Four different biopolyester films, two aliphatic polyesters including polylactides (PLA) and poly(3-hydroxy-butyrate-co-3-hydroxyvalerate (PHBV), and two aliphatic-aromatic copolyesters including Ecoplex and Biomax, were prepared using by thermo-compression, and their tensile and water barrier properties were determined. Among the films tested, PLA film was the most transparent (T: 95.8%), strongest, and stiffest (TS, 40.98 MPa; E, 1916 MPa), however it was rather brittle. In contrast, Ecoplex film was translucent while being the most flexible and resilient (EB, 766.8%). Biomax film was semitransparent and was the most brittle film tested (EB, 0.03%).

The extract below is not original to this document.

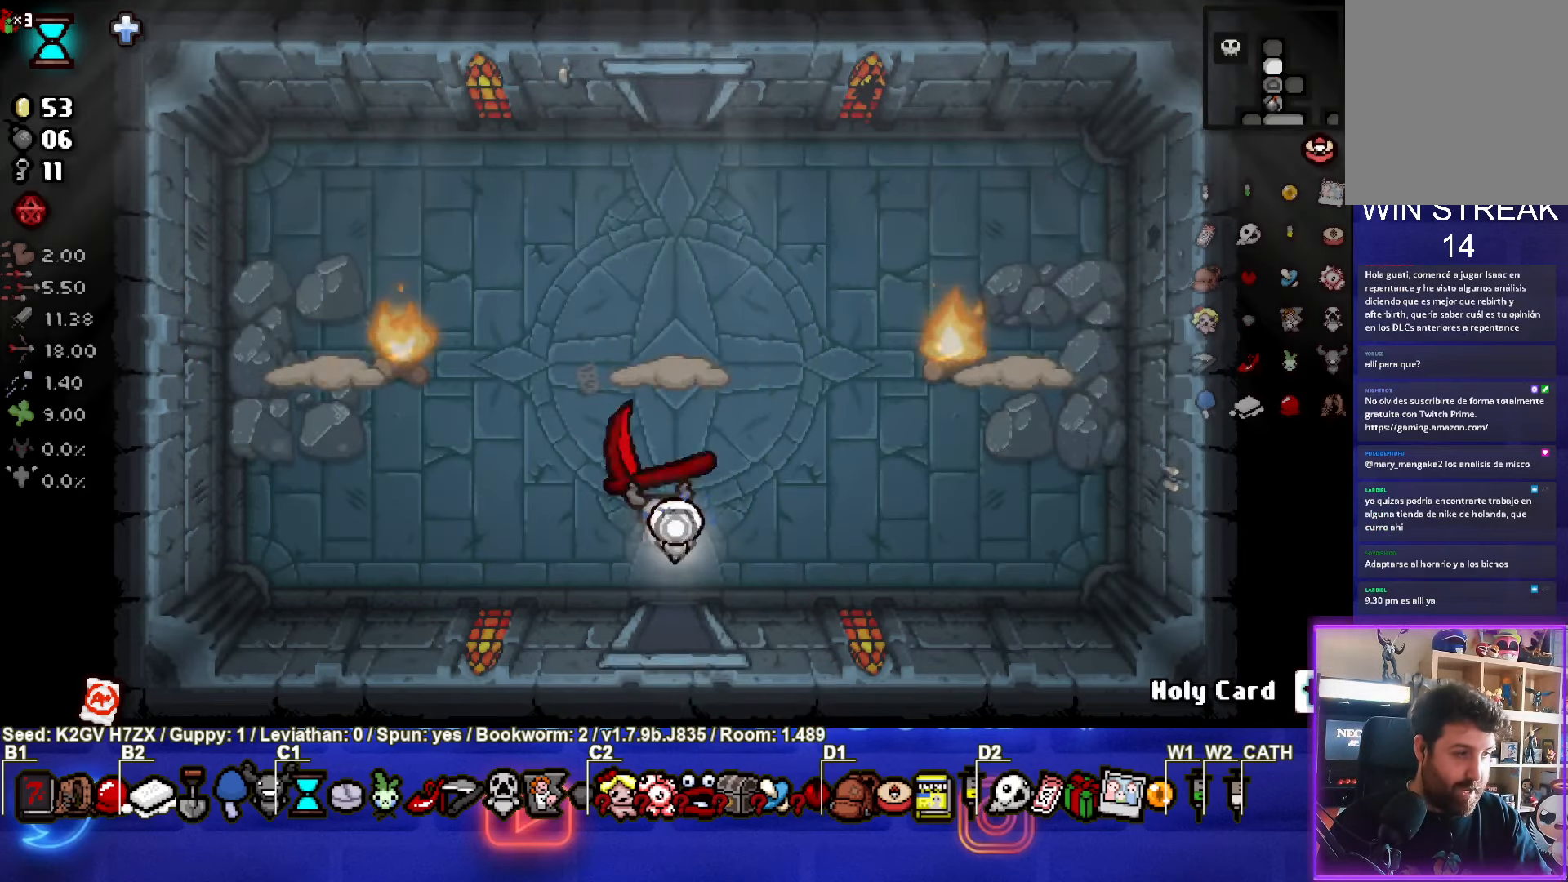
{"buttons": [], "left_stick": "left", "events": [[333, "TRIANGLE", "up"], [350, "left_stick", "left"]]}
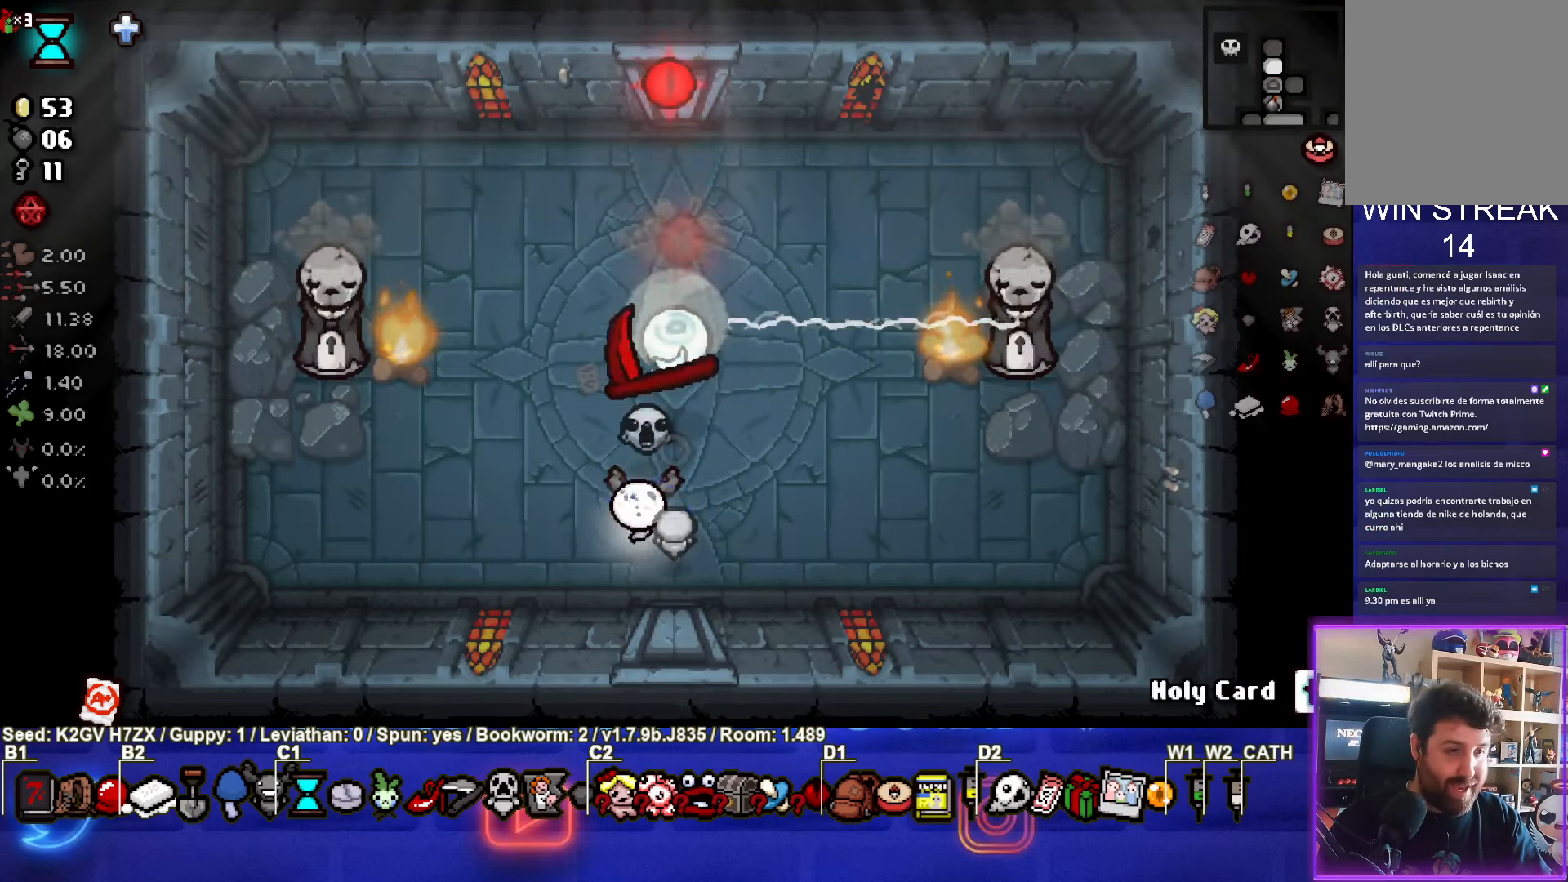
{"buttons": ["TRIANGLE"], "left_stick": "center", "events": [[250, "TRIANGLE", "down"], [267, "left_stick", "up-left"], [433, "left_stick", "center"]]}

All biopolyester films were water resistant exhibiting very low water solubility (WS) values ranging from 0.0.3 to 0.36%. PHBV film showed the lowest water vapor permeability (WVP) value ($1.26{\times}10^{-11}\;g{\cdot}m/m^2{\cdot}sec{\cdot}Pa$) followed by Biomax, PLA, and Ecoflex films, respectively. The water vapor barrier properties of each film were approximately 100 times higher than those of carbohydrate or protein-based films, but about 100 times lower than those of commodity polyolefin films such as low-density polyethylene (LDPE) or polypropylene (PP).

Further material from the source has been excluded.